I wonder which factors determine that one animals sperm doesn't 'work' in a animal of a different species? What would happen if you try this with animals that are genetically similar to each other? For example: human sperm and er.. whichever type of monkey/ape is most similar to humans genetically?
Our closest relative is the "true" chimpanzee, Pan troglodytes. The bonobo, Pan paniscus is a member of the same genus so they are closer to the other chimp than we are, but they are not as close to us as the other chimp is. Chimps cannot crossbreed with humans, but IIRC they can with bonobos. There is no species of ape that we are capable of hybridizing with. Sorry, you'll have to cross that one off your list of experiments. :)

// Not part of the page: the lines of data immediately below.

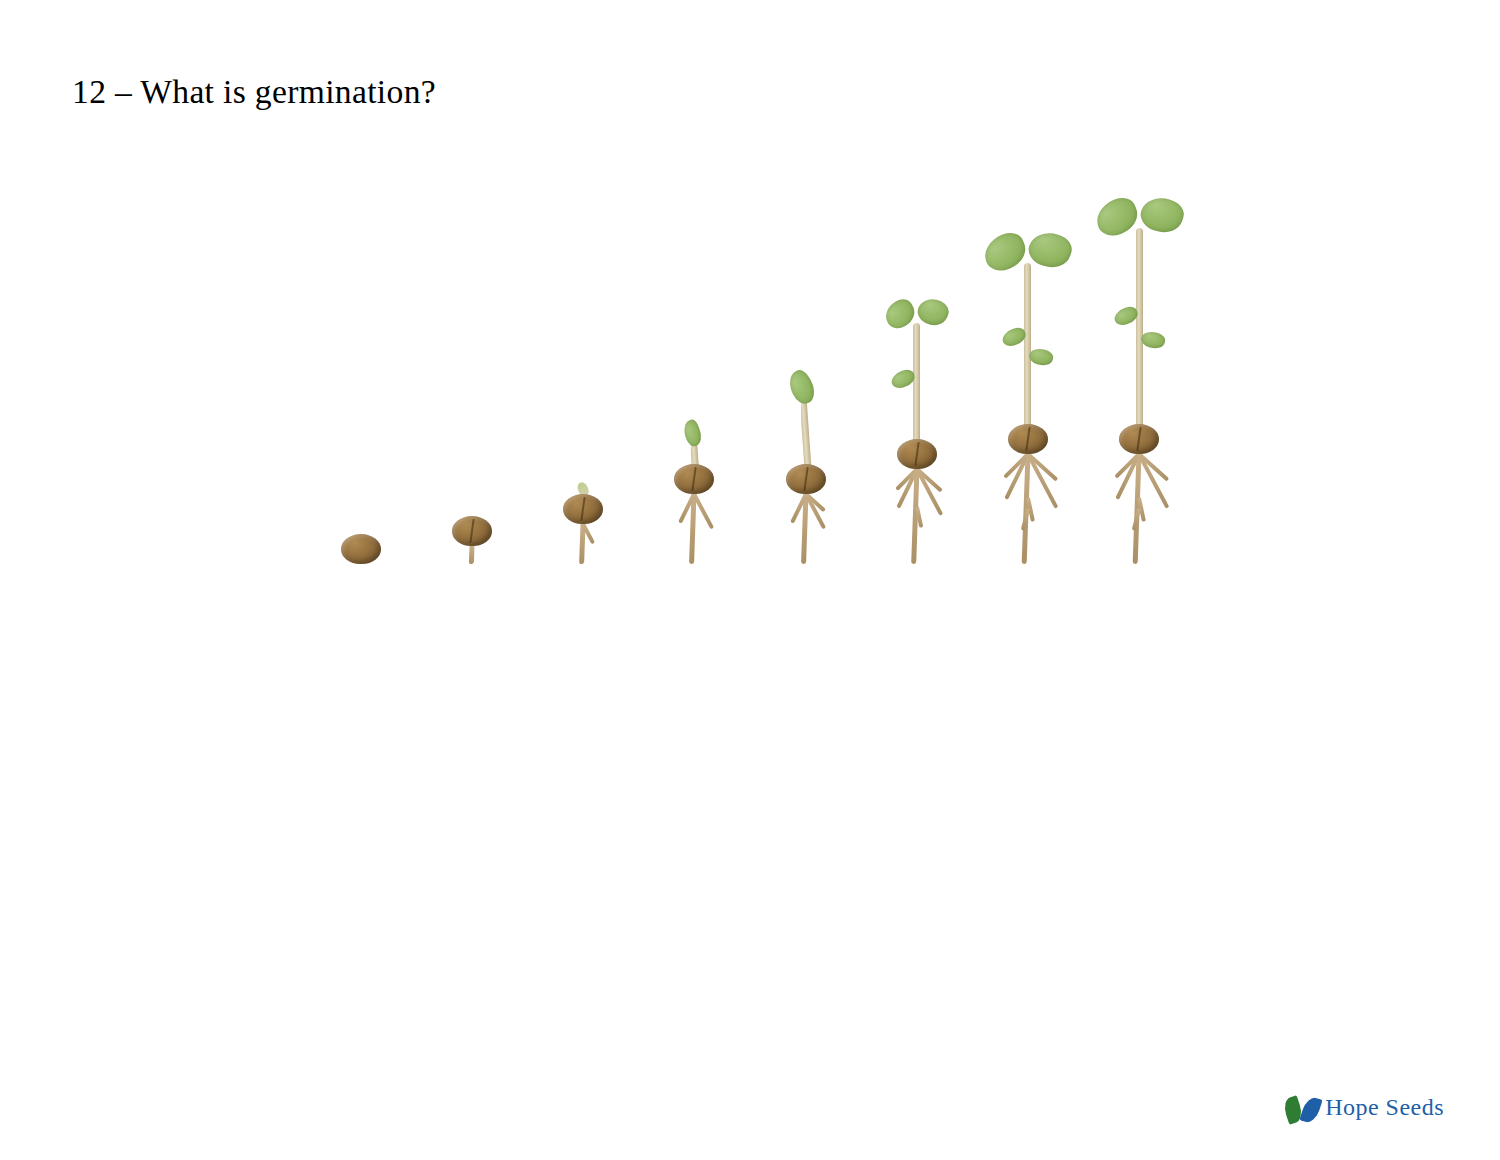12 – What is germination?
Hope Seeds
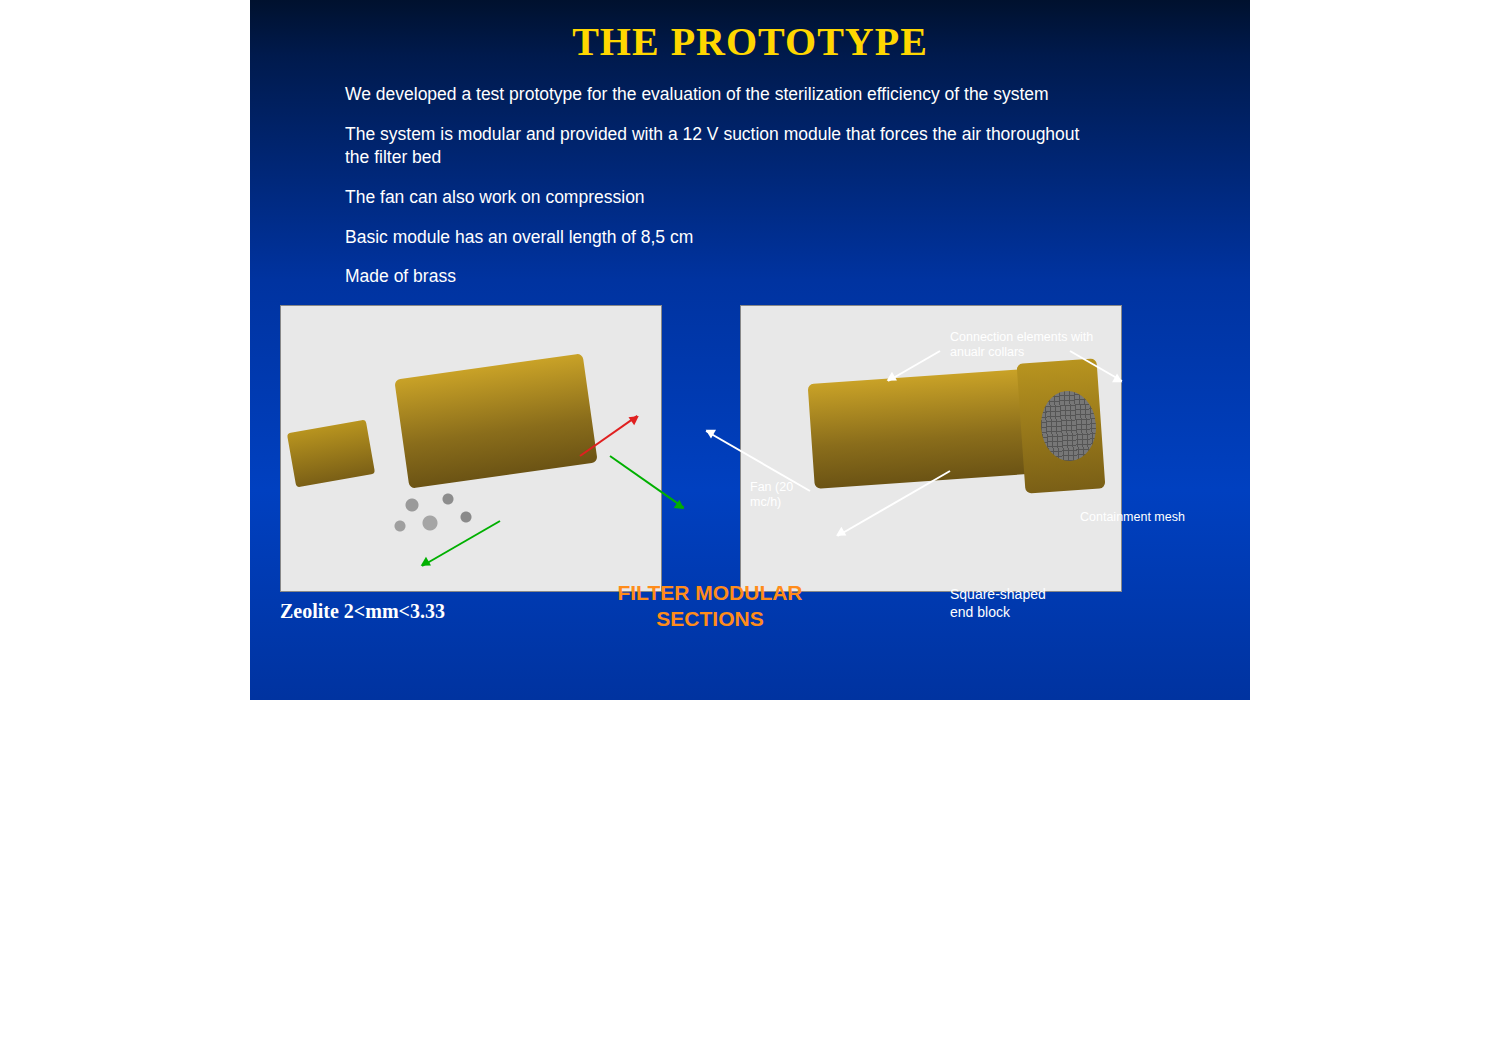THE PROTOTYPE
We developed a test prototype for the evaluation of the sterilization efficiency of the system
The system is modular and provided with a 12 V suction module that forces the air thoroughout the filter bed
The fan can also work on compression
Basic module has an overall length of 8,5 cm
Made of brass
Connection elements with anualr collars
Fan (20 mc/h)
Containment mesh
Zeolite 2<mm<3.33
FILTER MODULAR
SECTIONS
Square-shaped
end block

As an earlier post pointed out, the definition of "genus" used to be a group of species that were capable of hybridizing. So if you could get two related species to mate, or just use AI, you could depend on a good chance of getting a viable hybrid offspring. Now they've redefined genera using criteria that I've never been able to get anybody to explain to me. As a result we've got cross-genus hybridization. Cats and ocelots are no longer in the same genus, but ocicats are so common you can buy them for pets.
 
with hybridization, is it easier with mammals?
In captivity, it is far easier with birds. Baby birds do this thing called "imprinting." When their eyes open at about one week, whoever is feeding them, that's what they assume their species is. That's how we hand-raise baby parrots to make them automatically tame, and you can do it with any baby bird if you've got one. You can leverage this instinct to raise babies of different species together so they consider each other members of the same flock. With some of the more gregarious psittacines you can even introduce hand-fed birds to each other as adolescents and they'll be sanguine about it. So when they reach breeding age--about seven years with the larger psittacines, one year for parakeets and songbirds--they will regard everyone as a potential mate.

Yes I know I said that the courtship ritual is important with birds, but the more intelligent species have a bit of something we have in abundance: the ability to override their instincts.

There is in fact a massive amount of hybridization going on with macaws, cockatoos, Amazons, grassland parakeets, and other genera of parrots. The first Catalina Macaw, a hybrid of a blue-and-gold with a scarlet, was hatched on Catalina Island (off L.A.) about 80 years ago. Since then just about every possible pairing of macaw species has been successfully tried, and they're into the third and fourth generation. The Camelot Macaw, vermilion in color, is the second generation offspring of a Catalina with a scarlet--1/4 blue-and-gold, 3/4 scarlet. The Lavender Macaw, which is just what the name says, is 1/8 blue-and-gold, 7/8 scarlet.

The Reds--oops I mean the Greens, I keep forgetting they changed color like hybrid birds--are up in arms about this and want laws passed against hybridization. They are worried that one of these crossbreeds will get loose, fly several thousand miles back to its ancestral habitat, start dating the locals, and contaminate the gene pool.

Yeah sure. As the rain forest keeps disappearing. There are already several psittacine species of which we can say there are more breeding pairs in commercial aviaries in the United States than there are in the wild. Some of these hybrid birds that took twenty years to develop have $20,000 price tags, they won't be getting lost anyway. And if they do they'll join the local flocks in the palm trees of L.A., San Diego, Miami, and America's other subtropical locales.